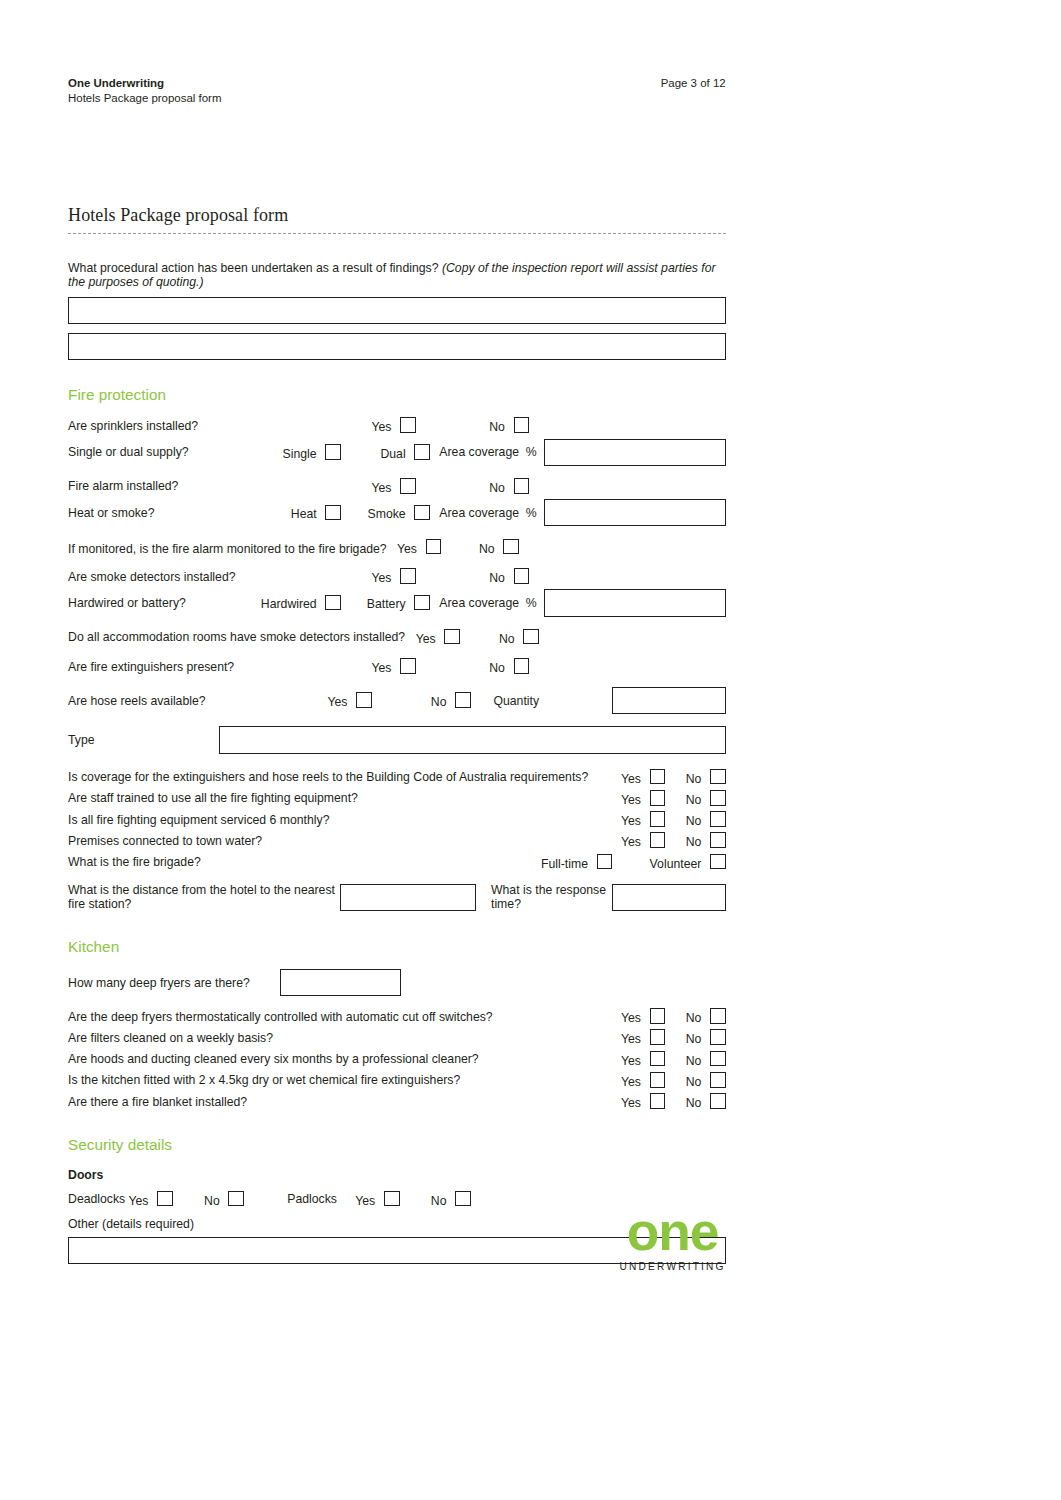One Underwriting
Hotels Package proposal form
Page 3 of 12
Hotels Package proposal form
What procedural action has been undertaken as a result of findings? (Copy of the inspection report will assist parties for the purposes of quoting.)
Fire protection
Are sprinklers installed?
Yes
No
Single or dual supply?
Single
Dual
Area coverage %
Fire alarm installed?
Yes
No
Heat or smoke?
Heat
Smoke
Area coverage %
If monitored, is the fire alarm monitored to the fire brigade? Yes
No
Are smoke detectors installed?
Yes
No
Hardwired or battery?
Hardwired
Battery
Area coverage %
Do all accommodation rooms have smoke detectors installed?
Yes
No
Are fire extinguishers present?
Yes
No
Are hose reels available?
Yes
No
Quantity
Type
Is coverage for the extinguishers and hose reels to the Building Code of Australia requirements?
Yes
No
Are staff trained to use all the fire fighting equipment?
Yes
No
Is all fire fighting equipment serviced 6 monthly?
Yes
No
Premises connected to town water?
Yes
No
What is the fire brigade?
Full-time
Volunteer
What is the distance from the hotel to the nearest fire station?
What is the response time?
Kitchen
How many deep fryers are there?
Are the deep fryers thermostatically controlled with automatic cut off switches?
Yes
No
Are filters cleaned on a weekly basis?
Yes
No
Are hoods and ducting cleaned every six months by a professional cleaner?
Yes
No
Is the kitchen fitted with 2 x 4.5kg dry or wet chemical fire extinguishers?
Yes
No
Are there a fire blanket installed?
Yes
No
Security details
Doors
Deadlocks
Yes
No
Padlocks
Yes
No
Other (details required)
one
UNDERWRITING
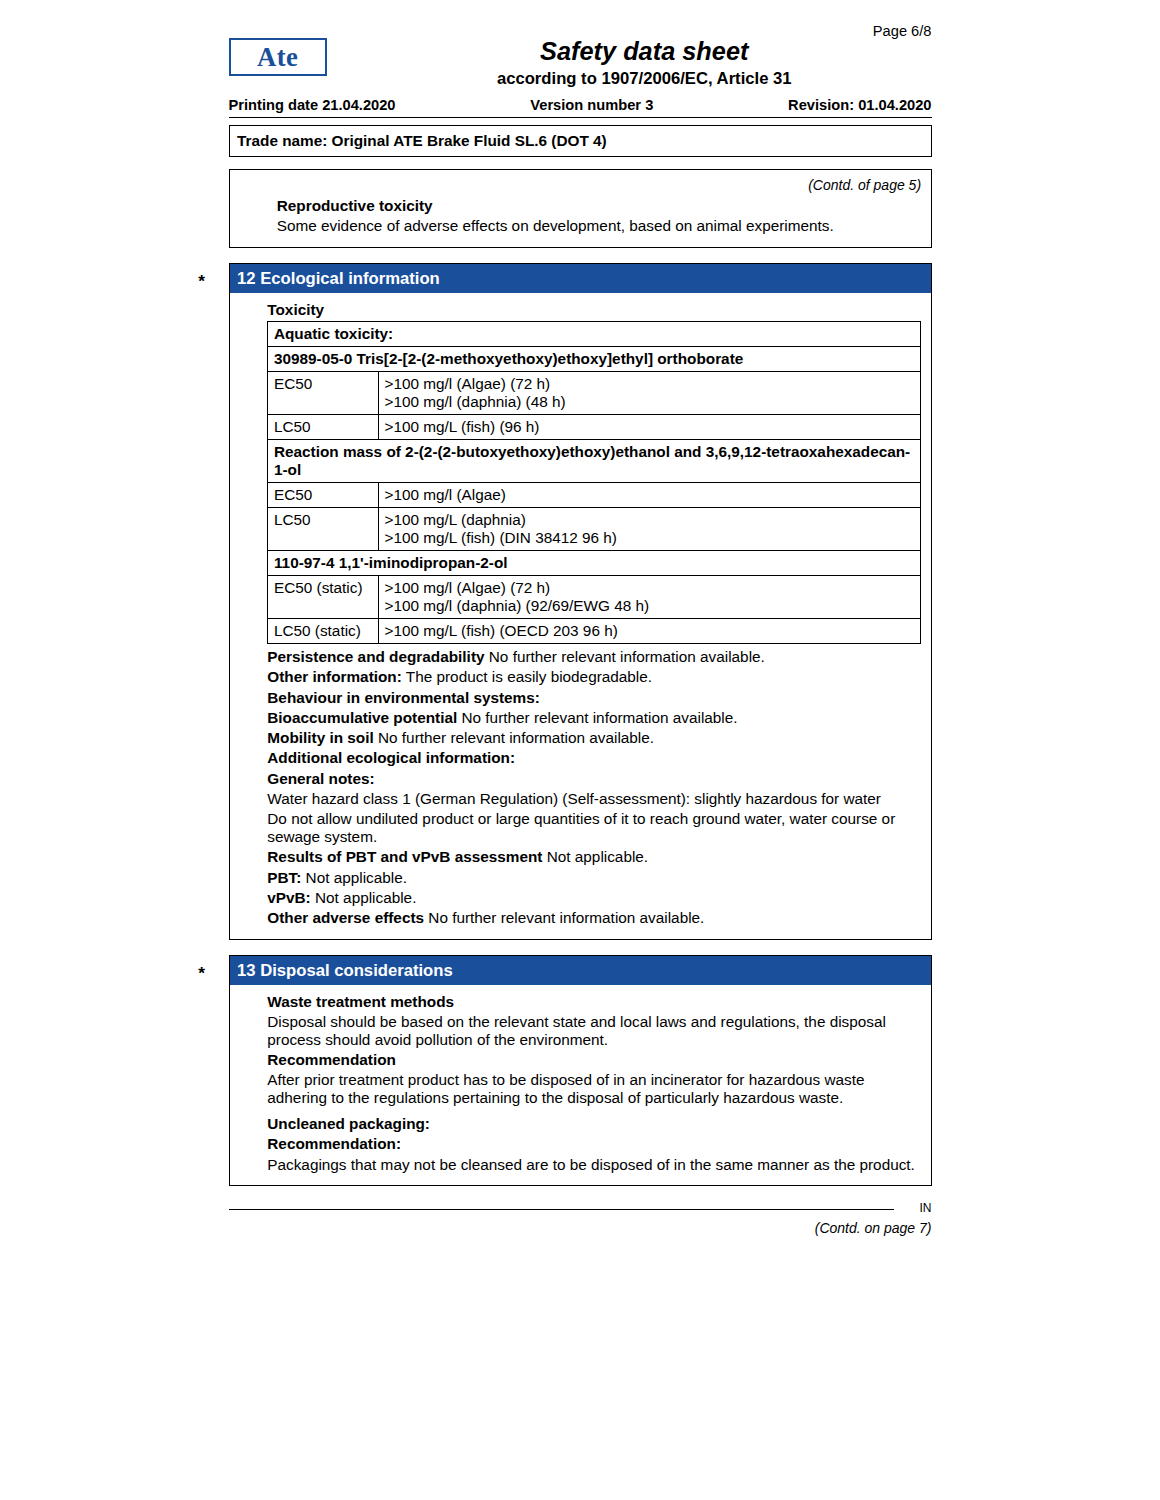Page 6/8
Ate
Safety data sheet
according to 1907/2006/EC, Article 31
Printing date 21.04.2020 Version number 3 Revision: 01.04.2020
Trade name: Original ATE Brake Fluid SL.6 (DOT 4)
(Contd. of page 5)
Reproductive toxicity
Some evidence of adverse effects on development, based on animal experiments.
*
12 Ecological information
Toxicity
| Aquatic toxicity: |
| 30989-05-0 Tris[2-[2-(2-methoxyethoxy)ethoxy]ethyl] orthoborate |
| EC50 | >100 mg/l (Algae) (72 h) >100 mg/l (daphnia) (48 h) |
| LC50 | >100 mg/L (fish) (96 h) |
| Reaction mass of 2-(2-(2-butoxyethoxy)ethoxy)ethanol and 3,6,9,12-tetraoxahexadecan-1-ol |
| EC50 | >100 mg/l (Algae) |
| LC50 | >100 mg/L (daphnia) >100 mg/L (fish) (DIN 38412 96 h) |
| 110-97-4 1,1'-iminodipropan-2-ol |
| EC50 (static) | >100 mg/l (Algae) (72 h) >100 mg/l (daphnia) (92/69/EWG 48 h) |
| LC50 (static) | >100 mg/L (fish) (OECD 203 96 h) |
Persistence and degradability No further relevant information available.
Other information: The product is easily biodegradable.
Behaviour in environmental systems:
Bioaccumulative potential No further relevant information available.
Mobility in soil No further relevant information available.
Additional ecological information:
General notes:
Water hazard class 1 (German Regulation) (Self-assessment): slightly hazardous for water
Do not allow undiluted product or large quantities of it to reach ground water, water course or sewage system.
Results of PBT and vPvB assessment Not applicable.
PBT: Not applicable.
vPvB: Not applicable.
Other adverse effects No further relevant information available.
*
13 Disposal considerations
Waste treatment methods
Disposal should be based on the relevant state and local laws and regulations, the disposal process should avoid pollution of the environment.
Recommendation
After prior treatment product has to be disposed of in an incinerator for hazardous waste adhering to the regulations pertaining to the disposal of particularly hazardous waste.
Uncleaned packaging:
Recommendation:
Packagings that may not be cleansed are to be disposed of in the same manner as the product.
IN
(Contd. on page 7)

WHAT IS BEING ASKED: Answer with the exact lines running from the one that contains "110-97-4 1,1'-iminodipropan-2-ol |" through the last line of the data. Include no other line.

RESPONSE TO THE EXERCISE:
| 110-97-4 1,1'-iminodipropan-2-ol |
| EC50 (static) | >100 mg/l (Algae) (72 h) >100 mg/l (daphnia) (92/69/EWG 48 h) |
| LC50 (static) | >100 mg/L (fish) (OECD 203 96 h) |
Persistence and degradability No further relevant information available.
Other information: The product is easily biodegradable.
Behaviour in environmental systems:
Bioaccumulative potential No further relevant information available.
Mobility in soil No further relevant information available.
Additional ecological information:
General notes:
Water hazard class 1 (German Regulation) (Self-assessment): slightly hazardous for water
Do not allow undiluted product or large quantities of it to reach ground water, water course or sewage system.
Results of PBT and vPvB assessment Not applicable.
PBT: Not applicable.
vPvB: Not applicable.
Other adverse effects No further relevant information available.
*
13 Disposal considerations
Waste treatment methods
Disposal should be based on the relevant state and local laws and regulations, the disposal process should avoid pollution of the environment.
Recommendation
After prior treatment product has to be disposed of in an incinerator for hazardous waste adhering to the regulations pertaining to the disposal of particularly hazardous waste.
Uncleaned packaging:
Recommendation:
Packagings that may not be cleansed are to be disposed of in the same manner as the product.
IN
(Contd. on page 7)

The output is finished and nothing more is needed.